### What the exercise asks
Please, could you print all the lines below exactly, leaving out the pictures?

Records from a data collection
<<<<

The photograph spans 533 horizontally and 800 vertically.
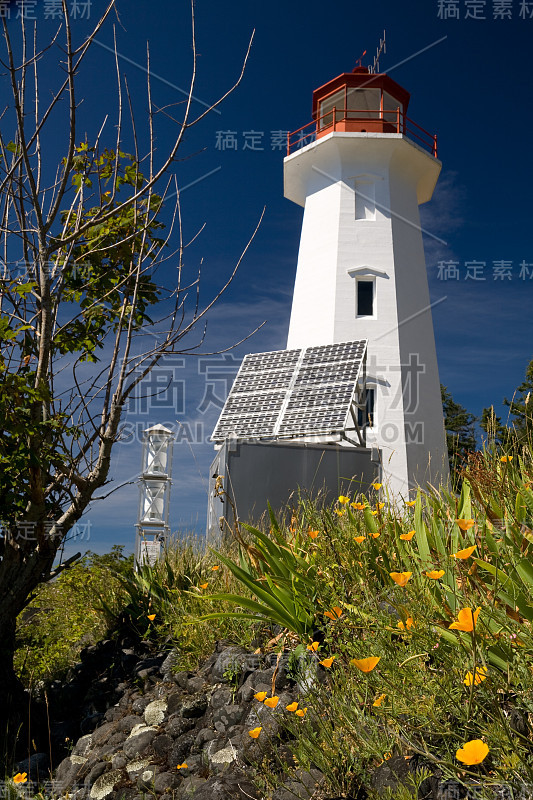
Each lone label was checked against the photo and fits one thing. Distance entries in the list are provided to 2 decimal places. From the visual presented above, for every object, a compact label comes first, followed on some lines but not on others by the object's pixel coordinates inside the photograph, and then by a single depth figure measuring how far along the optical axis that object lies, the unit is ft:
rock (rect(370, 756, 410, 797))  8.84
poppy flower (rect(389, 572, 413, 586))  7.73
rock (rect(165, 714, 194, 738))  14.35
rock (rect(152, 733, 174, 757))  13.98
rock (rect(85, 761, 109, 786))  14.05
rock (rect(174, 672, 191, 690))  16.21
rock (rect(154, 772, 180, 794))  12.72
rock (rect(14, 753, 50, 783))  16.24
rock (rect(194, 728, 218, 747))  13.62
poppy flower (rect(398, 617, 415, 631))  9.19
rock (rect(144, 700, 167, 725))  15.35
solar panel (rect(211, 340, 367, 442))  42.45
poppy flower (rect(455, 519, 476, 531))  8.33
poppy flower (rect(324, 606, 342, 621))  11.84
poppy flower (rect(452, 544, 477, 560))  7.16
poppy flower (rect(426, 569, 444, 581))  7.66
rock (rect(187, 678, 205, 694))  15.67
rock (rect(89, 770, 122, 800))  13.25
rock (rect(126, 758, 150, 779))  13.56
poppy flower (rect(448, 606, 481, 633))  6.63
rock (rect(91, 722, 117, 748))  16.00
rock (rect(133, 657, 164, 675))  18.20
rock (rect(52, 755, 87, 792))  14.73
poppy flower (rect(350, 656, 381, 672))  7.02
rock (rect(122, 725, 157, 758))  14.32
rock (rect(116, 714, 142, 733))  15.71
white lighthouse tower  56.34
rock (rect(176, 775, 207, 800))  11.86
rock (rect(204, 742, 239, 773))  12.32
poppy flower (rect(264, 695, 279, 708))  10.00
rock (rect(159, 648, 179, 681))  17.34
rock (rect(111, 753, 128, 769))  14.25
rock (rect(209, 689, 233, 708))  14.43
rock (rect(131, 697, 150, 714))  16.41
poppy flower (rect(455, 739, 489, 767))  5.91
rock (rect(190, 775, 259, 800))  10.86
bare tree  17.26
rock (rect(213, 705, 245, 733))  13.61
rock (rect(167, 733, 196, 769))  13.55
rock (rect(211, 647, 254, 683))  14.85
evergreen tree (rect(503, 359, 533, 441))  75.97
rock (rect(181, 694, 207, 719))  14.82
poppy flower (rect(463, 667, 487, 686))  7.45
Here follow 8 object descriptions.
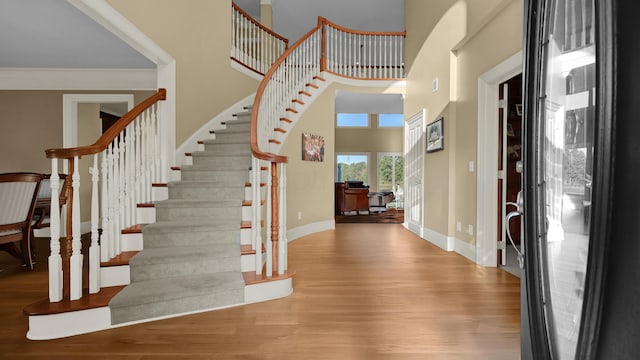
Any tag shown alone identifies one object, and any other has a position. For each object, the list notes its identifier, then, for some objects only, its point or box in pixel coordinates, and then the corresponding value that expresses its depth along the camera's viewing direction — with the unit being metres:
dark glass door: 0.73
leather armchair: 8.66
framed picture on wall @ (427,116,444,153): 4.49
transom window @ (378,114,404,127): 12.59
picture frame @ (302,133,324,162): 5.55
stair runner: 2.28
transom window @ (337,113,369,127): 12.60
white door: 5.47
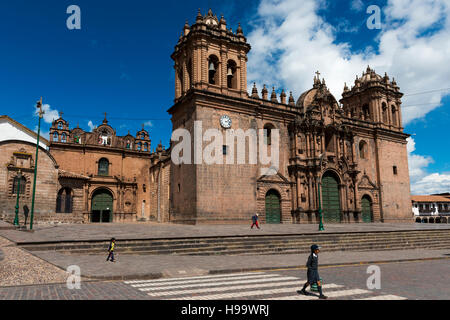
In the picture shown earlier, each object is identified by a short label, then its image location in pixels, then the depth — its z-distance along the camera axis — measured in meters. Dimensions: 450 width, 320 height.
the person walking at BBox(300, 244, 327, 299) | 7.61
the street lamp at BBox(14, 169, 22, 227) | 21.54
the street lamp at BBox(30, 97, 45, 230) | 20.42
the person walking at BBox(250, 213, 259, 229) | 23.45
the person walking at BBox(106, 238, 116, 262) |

>>>>

### Solution
The photograph spans 533 horizontally and 800 vertically.
Each lone label was checked against the photo and fits one thing. Distance entries in the list are provided to 2 decimal places. From the visual presented above, for every object, a compact label comes first, followed on some lines but not on others by the object's pixel coordinates inside the photograph, and then by a single depth figure measuring how far along the optical axis that object lies, the unit is ft:
rock (rect(370, 756, 410, 797))  8.84
poppy flower (rect(389, 572, 413, 586))  7.73
rock (rect(165, 714, 194, 738))  14.35
rock (rect(152, 733, 174, 757))  13.98
rock (rect(85, 761, 109, 786))  14.05
rock (rect(174, 672, 191, 690))  16.21
rock (rect(154, 772, 180, 794))  12.72
rock (rect(14, 753, 50, 783))  16.24
rock (rect(194, 728, 218, 747))  13.62
poppy flower (rect(398, 617, 415, 631))  9.19
rock (rect(144, 700, 167, 725))  15.35
solar panel (rect(211, 340, 367, 442))  42.45
poppy flower (rect(455, 519, 476, 531))  8.33
poppy flower (rect(324, 606, 342, 621))  11.84
poppy flower (rect(452, 544, 477, 560))  7.16
poppy flower (rect(426, 569, 444, 581))  7.66
rock (rect(187, 678, 205, 694))  15.67
rock (rect(89, 770, 122, 800))  13.25
rock (rect(126, 758, 150, 779))  13.56
poppy flower (rect(448, 606, 481, 633))  6.63
rock (rect(91, 722, 117, 748))  16.00
rock (rect(133, 657, 164, 675))  18.20
rock (rect(52, 755, 87, 792))  14.73
poppy flower (rect(350, 656, 381, 672))  7.02
rock (rect(122, 725, 157, 758))  14.32
rock (rect(116, 714, 142, 733))  15.71
white lighthouse tower  56.34
rock (rect(176, 775, 207, 800))  11.86
rock (rect(204, 742, 239, 773))  12.32
poppy flower (rect(264, 695, 279, 708))  10.00
rock (rect(159, 648, 179, 681))  17.34
rock (rect(111, 753, 128, 769))  14.25
rock (rect(209, 689, 233, 708))  14.43
rock (rect(131, 697, 150, 714))  16.41
poppy flower (rect(455, 739, 489, 767))  5.91
rock (rect(190, 775, 259, 800))  10.86
bare tree  17.26
rock (rect(213, 705, 245, 733))  13.61
rock (rect(167, 733, 196, 769))  13.55
rock (rect(211, 647, 254, 683))  14.85
evergreen tree (rect(503, 359, 533, 441))  75.97
rock (rect(181, 694, 207, 719))  14.82
poppy flower (rect(463, 667, 487, 686))  7.45
Here follow 8 object descriptions.
Any tag shown alone identifies one object, and any other has a position. For each object, the list notes its identifier, then, for some objects only, its point or box in pixel coordinates, and then the corresponding value that expresses its depth along the camera's viewing direction — with the unit being metres:
dark glass door: 0.73
leather armchair: 8.66
framed picture on wall @ (427,116,444,153): 4.49
transom window @ (378,114,404,127): 12.59
picture frame @ (302,133,324,162): 5.55
stair runner: 2.28
transom window @ (337,113,369,127): 12.60
white door: 5.47
In the picture shown earlier, each object is identified by a short label, then its image location in pixels, then the depth — its z-distance along the camera axis — measured in meters. Dimensions: 450 width, 320 height.
the person walking at BBox(300, 244, 327, 299) | 7.61
the street lamp at BBox(14, 169, 22, 227) | 21.54
the street lamp at BBox(30, 97, 45, 230) | 20.42
the person walking at BBox(250, 213, 259, 229) | 23.45
the person walking at BBox(106, 238, 116, 262) |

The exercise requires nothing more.